“Left Behind” examines the traumatic experience of widows mostly from the South Eastern part of Nigeria, who were subjected to the mandatory observance of inhuman mourning rite. These ancient rites vary across communities; a widow could be forced to sit unclad on a floor for weeks without having a bath, drink the filthy water used to wash the corpse, shave her hair completely, and so on. The reasons given for this treatments are to prove the widow’s innocence, respect the dead or protect the living from the dead.

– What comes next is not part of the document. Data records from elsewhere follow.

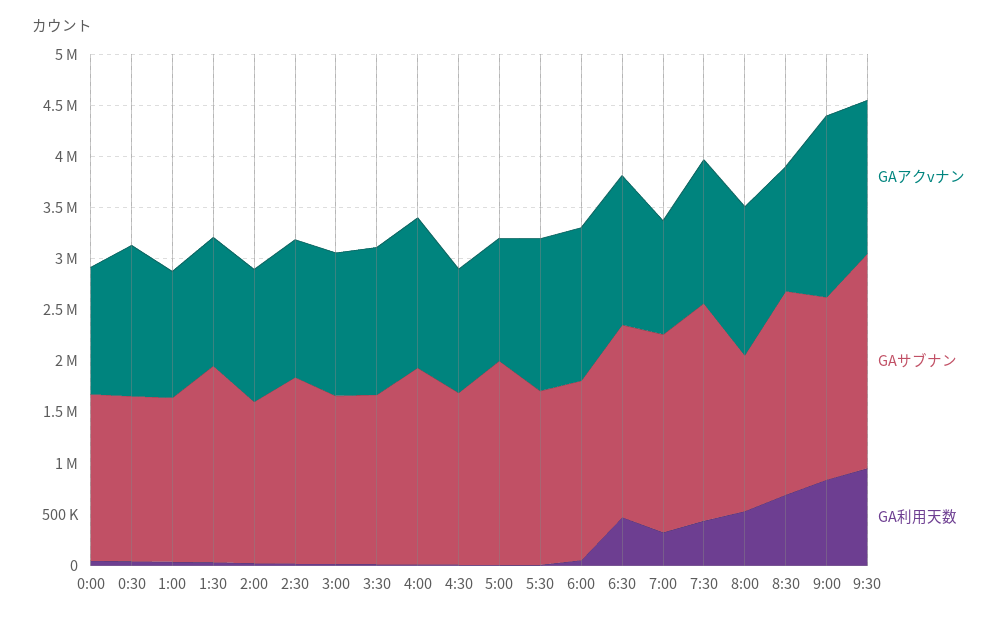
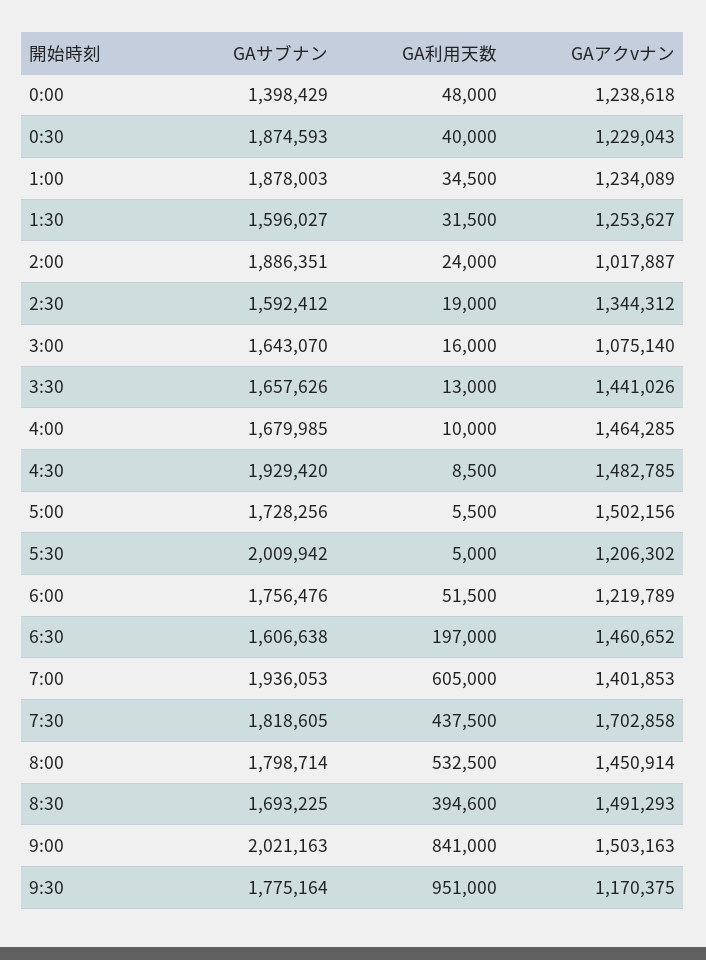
GAサブナン, 0:00: 1600000 -> 1398429
GAアクvナン, 0:30: 1500000 -> 1229043
GAサブナン, 0:30: 1600000 -> 1874593
GAサブナン, 1:00: 1600000 -> 1878003
GAサブナン, 1:30: 1900000 -> 1596027
GAアクvナン, 2:00: 1300000 -> 1017887
GAサブナン, 2:00: 1600000 -> 1886351
GAサブナン, 2:30: 1800000 -> 1592412
GAアクvナン, 3:00: 1400000 -> 1075140
GAサブナン, 4:00: 1900000 -> 1679985
GAアクvナン, 4:30: 1200000 -> 1482785
GAサブナン, 4:30: 1700000 -> 1929420
GAアクvナン, 5:00: 1200000 -> 1502156
GAサブナン, 5:00: 2000000 -> 1728256
GAアクvナン, 5:30: 1500000 -> 1206302
GAサブナン, 5:30: 1700000 -> 2009942
GAアクvナン, 6:00: 1500000 -> 1219789
GAサブナン, 6:30: 1900000 -> 1606638
GA利用天数, 6:30: 500000 -> 197000
GAアクvナン, 7:00: 1100000 -> 1401853
GA利用天数, 7:00: 300000 -> 605000
GAアクvナン, 7:30: 1400000 -> 1702858
GAサブナン, 7:30: 2100000 -> 1818605
GAサブナン, 8:00: 1500000 -> 1798714
GAアクvナン, 8:30: 1200000 -> 1491293
GAサブナン, 8:30: 2000000 -> 1693225
GA利用天数, 8:30: 700000 -> 394600
GAアクvナン, 9:00: 1800000 -> 1503163
GAサブナン, 9:00: 1800000 -> 2021163
GAアクvナン, 9:30: 1500000 -> 1170375
GAサブナン, 9:30: 2100000 -> 1775164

These practices emanate from the subjugation of women which is deeply rooted in the patriarchal culture and tradition of the Nigerian society where women are regarded as objects of rights, rather than subjects of rights. Owing to this unfavorable customary practices, most widows are maltreated, chased away by their in-laws and denied access or ownership to land and other properties that is rightfully theirs. Through Christianity, many communities have abolished inhuman mourning rites, but others are obstinate because they claim it is a tradition.
This project was supported by Magnum Foundation Fund.

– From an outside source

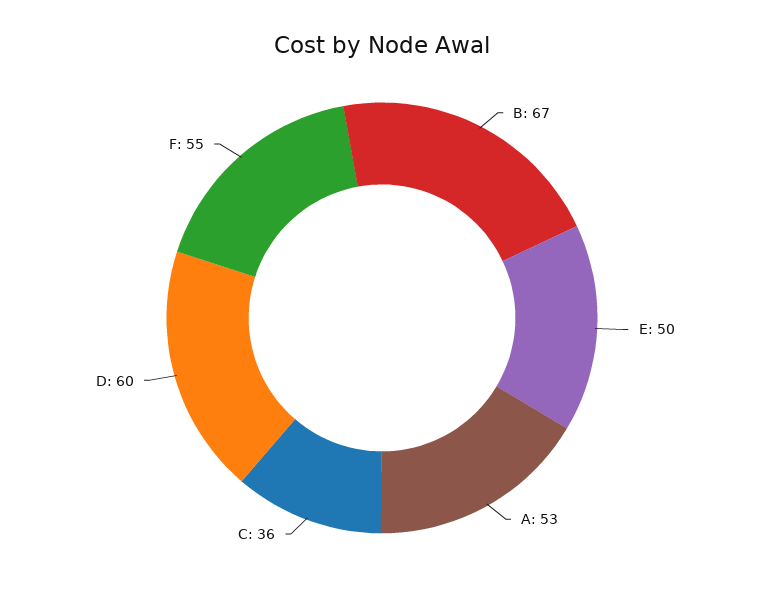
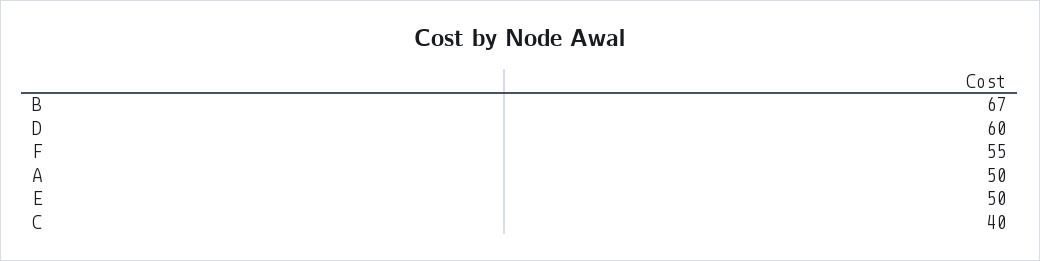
A: 53 -> 50
C: 36 -> 40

Nnenna's husband died in a car accident. He was buried in front of their house.
"I was the first wife of my late husband and this is the only picture I have left to remember him. The second wife burnt all the other pictures. She had the support of the villagers because she carried out the traditional mourning rites. My refusal to do it led to my being frustrated out of my late husband's house with nothing."
"My husband’s death, left us desolate. I shaved my head and wore one black cloth for a year. It has been difficult to sustain my family but I strongly believe it is God who has been sustaining us."